**TO-DO ITEM:**
Check every line below for the word "nhiên" and copy the ones that have it.

(Data entries)
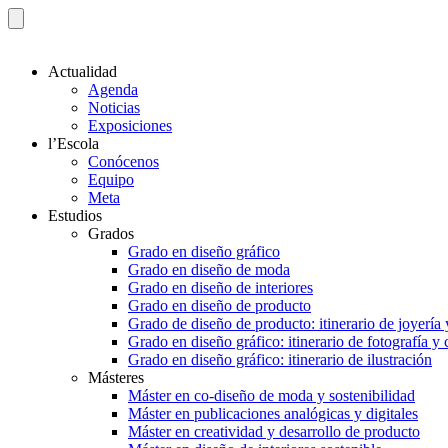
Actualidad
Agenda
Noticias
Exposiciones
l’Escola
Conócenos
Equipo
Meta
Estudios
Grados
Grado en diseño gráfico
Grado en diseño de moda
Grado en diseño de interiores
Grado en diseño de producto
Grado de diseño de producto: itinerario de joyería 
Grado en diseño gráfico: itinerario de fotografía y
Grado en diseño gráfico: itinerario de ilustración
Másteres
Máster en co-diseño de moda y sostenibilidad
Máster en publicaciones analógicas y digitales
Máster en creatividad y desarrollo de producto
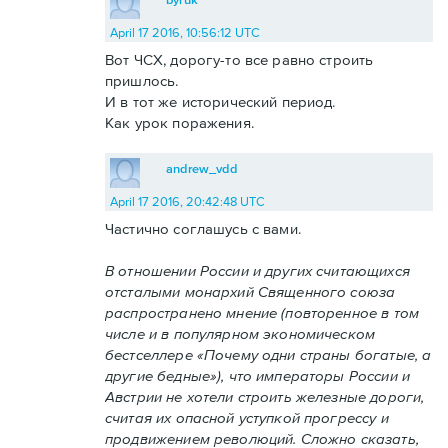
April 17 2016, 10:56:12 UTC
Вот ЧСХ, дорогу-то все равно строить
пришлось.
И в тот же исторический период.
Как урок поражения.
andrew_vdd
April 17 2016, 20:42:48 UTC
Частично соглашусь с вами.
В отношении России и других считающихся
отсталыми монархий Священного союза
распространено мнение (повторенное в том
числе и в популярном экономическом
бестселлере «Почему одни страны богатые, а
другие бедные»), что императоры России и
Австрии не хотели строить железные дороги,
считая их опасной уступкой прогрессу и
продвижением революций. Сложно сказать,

==

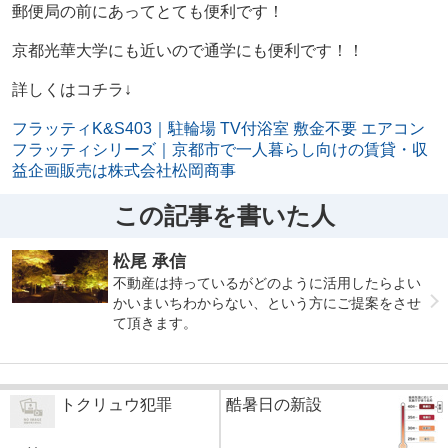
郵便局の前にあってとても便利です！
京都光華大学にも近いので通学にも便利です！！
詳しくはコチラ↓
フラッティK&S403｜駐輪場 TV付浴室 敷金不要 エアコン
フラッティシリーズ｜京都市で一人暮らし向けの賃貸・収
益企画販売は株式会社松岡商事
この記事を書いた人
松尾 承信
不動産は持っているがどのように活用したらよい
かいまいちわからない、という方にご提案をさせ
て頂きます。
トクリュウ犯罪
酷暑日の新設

==

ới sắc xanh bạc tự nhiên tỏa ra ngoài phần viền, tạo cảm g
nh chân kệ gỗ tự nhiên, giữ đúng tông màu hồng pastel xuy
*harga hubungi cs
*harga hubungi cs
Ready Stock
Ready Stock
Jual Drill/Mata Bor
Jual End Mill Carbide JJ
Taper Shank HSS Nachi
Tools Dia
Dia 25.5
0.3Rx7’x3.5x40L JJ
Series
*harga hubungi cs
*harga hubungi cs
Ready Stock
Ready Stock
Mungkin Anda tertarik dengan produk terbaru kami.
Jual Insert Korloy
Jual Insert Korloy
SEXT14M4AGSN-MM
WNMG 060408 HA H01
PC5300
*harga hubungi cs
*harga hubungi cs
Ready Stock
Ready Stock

**RESULT OF THE EXERCISE:**
ới sắc xanh bạc tự nhiên tỏa ra ngoài phần viền, tạo cảm g
nh chân kệ gỗ tự nhiên, giữ đúng tông màu hồng pastel xuy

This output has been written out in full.